WHAT THE EXERCISE ASKS — Below are several entries. Transcribe exactly those lines that fall from the one with "Obchodné právo" through the one with "trotz aller wissenschaftlichen", end lines included.

THE DATA —
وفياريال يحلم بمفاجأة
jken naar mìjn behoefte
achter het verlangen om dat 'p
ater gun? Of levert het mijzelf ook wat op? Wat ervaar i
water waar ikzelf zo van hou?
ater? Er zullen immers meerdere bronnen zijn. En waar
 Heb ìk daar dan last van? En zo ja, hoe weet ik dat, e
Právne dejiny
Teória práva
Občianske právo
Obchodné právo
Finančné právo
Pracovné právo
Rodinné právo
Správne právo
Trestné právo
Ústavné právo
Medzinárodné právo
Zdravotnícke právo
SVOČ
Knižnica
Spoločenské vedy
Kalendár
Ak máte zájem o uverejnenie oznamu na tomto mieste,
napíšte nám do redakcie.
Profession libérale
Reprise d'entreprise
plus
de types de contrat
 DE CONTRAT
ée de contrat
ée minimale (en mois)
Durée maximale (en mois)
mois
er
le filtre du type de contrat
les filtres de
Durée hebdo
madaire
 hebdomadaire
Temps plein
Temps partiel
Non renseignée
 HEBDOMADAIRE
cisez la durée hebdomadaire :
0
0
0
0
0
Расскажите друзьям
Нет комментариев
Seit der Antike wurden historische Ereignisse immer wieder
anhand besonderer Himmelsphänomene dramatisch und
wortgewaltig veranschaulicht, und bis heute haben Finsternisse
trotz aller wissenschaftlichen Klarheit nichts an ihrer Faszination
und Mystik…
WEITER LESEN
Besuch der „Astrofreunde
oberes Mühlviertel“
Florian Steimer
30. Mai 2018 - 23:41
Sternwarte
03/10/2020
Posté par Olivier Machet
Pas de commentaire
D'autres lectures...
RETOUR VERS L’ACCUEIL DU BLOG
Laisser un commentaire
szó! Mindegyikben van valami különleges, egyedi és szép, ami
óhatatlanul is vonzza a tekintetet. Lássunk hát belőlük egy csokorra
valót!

RESULT —
Obchodné právo
Finančné právo
Pracovné právo
Rodinné právo
Správne právo
Trestné právo
Ústavné právo
Medzinárodné právo
Zdravotnícke právo
SVOČ
Knižnica
Spoločenské vedy
Kalendár
Ak máte zájem o uverejnenie oznamu na tomto mieste,
napíšte nám do redakcie.
Profession libérale
Reprise d'entreprise
plus
de types de contrat
 DE CONTRAT
ée de contrat
ée minimale (en mois)
Durée maximale (en mois)
mois
er
le filtre du type de contrat
les filtres de
Durée hebdo
madaire
 hebdomadaire
Temps plein
Temps partiel
Non renseignée
 HEBDOMADAIRE
cisez la durée hebdomadaire :
0
0
0
0
0
Расскажите друзьям
Нет комментариев
Seit der Antike wurden historische Ereignisse immer wieder
anhand besonderer Himmelsphänomene dramatisch und
wortgewaltig veranschaulicht, und bis heute haben Finsternisse
trotz aller wissenschaftlichen Klarheit nichts an ihrer Faszination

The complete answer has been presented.